WHAT YOU WILL DO: Gather every line of the entries that includes the word "TypeSignature".

[Stored data]
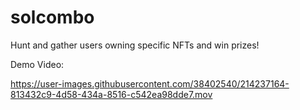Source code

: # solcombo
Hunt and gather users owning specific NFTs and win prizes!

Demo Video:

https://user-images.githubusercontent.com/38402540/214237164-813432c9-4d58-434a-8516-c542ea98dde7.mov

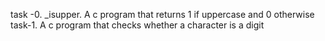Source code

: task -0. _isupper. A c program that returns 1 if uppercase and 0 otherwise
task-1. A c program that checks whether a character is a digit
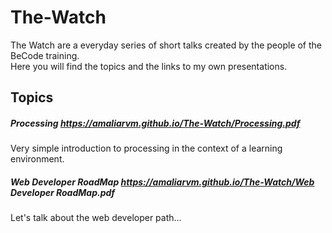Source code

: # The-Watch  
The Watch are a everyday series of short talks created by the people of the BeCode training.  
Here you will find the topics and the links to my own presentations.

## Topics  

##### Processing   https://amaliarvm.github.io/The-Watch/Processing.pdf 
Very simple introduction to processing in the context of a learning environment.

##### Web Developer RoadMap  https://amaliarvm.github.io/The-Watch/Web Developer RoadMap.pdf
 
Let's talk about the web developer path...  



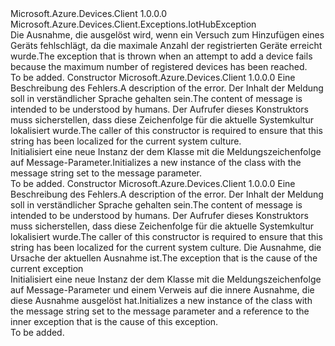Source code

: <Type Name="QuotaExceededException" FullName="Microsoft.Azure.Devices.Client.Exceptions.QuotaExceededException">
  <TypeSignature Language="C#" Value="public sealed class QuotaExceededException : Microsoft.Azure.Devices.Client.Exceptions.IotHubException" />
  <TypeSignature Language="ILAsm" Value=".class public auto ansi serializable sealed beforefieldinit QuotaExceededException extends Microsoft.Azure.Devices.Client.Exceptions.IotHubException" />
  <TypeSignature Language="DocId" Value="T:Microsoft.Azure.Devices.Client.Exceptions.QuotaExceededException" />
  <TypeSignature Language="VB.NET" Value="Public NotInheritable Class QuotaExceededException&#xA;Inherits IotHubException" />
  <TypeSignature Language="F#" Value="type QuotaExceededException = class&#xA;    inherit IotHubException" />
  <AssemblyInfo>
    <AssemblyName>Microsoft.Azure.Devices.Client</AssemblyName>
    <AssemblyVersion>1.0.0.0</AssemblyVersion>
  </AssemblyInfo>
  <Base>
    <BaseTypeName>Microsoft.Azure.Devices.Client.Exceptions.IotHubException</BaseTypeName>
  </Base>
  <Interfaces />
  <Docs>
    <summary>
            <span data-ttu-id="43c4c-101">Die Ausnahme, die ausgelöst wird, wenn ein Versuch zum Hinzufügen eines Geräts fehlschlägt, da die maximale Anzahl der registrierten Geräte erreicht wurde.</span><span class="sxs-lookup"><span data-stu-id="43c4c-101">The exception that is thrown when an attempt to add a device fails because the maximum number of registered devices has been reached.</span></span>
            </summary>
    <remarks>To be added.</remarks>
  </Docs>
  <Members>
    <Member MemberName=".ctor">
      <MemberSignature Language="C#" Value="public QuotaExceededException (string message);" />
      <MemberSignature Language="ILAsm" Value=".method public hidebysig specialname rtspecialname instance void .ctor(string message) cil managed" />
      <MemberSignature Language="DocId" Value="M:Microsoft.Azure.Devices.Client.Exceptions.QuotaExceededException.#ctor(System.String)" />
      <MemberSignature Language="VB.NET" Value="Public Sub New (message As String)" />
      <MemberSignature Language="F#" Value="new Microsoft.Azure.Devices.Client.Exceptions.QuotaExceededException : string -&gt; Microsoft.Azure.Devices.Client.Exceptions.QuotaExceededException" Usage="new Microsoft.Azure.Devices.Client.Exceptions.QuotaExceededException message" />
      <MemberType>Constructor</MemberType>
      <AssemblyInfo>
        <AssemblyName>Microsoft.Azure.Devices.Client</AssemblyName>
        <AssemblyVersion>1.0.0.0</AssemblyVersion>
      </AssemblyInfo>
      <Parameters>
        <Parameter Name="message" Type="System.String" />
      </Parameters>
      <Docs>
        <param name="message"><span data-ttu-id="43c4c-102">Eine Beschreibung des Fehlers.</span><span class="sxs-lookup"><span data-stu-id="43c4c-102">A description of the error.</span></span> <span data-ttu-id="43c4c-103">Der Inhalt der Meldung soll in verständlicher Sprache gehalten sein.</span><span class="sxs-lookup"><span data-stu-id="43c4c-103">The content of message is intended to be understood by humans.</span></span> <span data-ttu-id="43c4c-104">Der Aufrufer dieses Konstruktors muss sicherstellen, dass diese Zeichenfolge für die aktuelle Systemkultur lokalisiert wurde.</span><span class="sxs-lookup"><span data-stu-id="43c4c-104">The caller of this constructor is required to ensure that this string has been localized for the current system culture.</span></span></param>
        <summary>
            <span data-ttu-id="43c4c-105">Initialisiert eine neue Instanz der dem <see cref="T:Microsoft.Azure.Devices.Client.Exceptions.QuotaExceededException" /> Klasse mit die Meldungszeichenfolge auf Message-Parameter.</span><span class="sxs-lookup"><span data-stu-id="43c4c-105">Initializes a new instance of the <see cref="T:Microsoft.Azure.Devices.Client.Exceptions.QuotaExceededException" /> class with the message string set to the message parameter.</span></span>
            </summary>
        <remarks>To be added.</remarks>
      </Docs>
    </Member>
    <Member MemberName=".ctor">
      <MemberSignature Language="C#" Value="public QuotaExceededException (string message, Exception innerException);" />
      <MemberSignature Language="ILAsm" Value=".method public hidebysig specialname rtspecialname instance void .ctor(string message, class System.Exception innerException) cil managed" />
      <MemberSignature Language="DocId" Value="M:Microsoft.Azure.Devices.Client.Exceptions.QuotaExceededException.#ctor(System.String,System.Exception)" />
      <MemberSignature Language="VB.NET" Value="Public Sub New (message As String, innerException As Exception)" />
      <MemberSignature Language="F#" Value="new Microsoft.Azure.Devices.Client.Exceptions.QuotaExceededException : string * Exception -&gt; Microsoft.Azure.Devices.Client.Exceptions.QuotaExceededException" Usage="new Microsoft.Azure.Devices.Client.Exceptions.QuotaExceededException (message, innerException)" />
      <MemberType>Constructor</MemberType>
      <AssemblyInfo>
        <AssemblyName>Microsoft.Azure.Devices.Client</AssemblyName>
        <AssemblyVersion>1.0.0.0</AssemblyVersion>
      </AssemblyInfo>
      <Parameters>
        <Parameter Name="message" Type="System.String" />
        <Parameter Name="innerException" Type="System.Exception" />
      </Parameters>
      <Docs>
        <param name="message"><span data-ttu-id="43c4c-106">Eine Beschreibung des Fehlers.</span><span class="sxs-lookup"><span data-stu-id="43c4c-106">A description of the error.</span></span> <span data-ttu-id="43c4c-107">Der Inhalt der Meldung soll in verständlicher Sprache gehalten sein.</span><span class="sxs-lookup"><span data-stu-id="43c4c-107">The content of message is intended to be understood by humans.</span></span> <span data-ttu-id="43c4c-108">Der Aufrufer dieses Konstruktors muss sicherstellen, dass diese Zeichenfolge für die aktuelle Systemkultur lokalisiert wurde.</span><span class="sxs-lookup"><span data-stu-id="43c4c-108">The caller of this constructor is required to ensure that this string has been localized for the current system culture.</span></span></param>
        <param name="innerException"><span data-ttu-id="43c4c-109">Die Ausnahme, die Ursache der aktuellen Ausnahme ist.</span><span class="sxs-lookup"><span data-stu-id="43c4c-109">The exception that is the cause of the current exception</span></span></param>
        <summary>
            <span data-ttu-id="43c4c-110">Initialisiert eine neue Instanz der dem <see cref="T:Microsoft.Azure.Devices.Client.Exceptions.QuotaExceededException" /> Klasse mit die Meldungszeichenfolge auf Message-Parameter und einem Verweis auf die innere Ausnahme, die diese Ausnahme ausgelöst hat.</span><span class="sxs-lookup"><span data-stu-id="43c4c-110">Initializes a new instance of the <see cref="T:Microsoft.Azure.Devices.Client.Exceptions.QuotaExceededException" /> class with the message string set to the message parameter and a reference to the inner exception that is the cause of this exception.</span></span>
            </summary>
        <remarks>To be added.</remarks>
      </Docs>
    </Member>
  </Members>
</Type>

EXERCISE OUTPUT:
  <TypeSignature Language="C#" Value="public sealed class QuotaExceededException : Microsoft.Azure.Devices.Client.Exceptions.IotHubException" />
  <TypeSignature Language="ILAsm" Value=".class public auto ansi serializable sealed beforefieldinit QuotaExceededException extends Microsoft.Azure.Devices.Client.Exceptions.IotHubException" />
  <TypeSignature Language="DocId" Value="T:Microsoft.Azure.Devices.Client.Exceptions.QuotaExceededException" />
  <TypeSignature Language="VB.NET" Value="Public NotInheritable Class QuotaExceededException&#xA;Inherits IotHubException" />
  <TypeSignature Language="F#" Value="type QuotaExceededException = class&#xA;    inherit IotHubException" />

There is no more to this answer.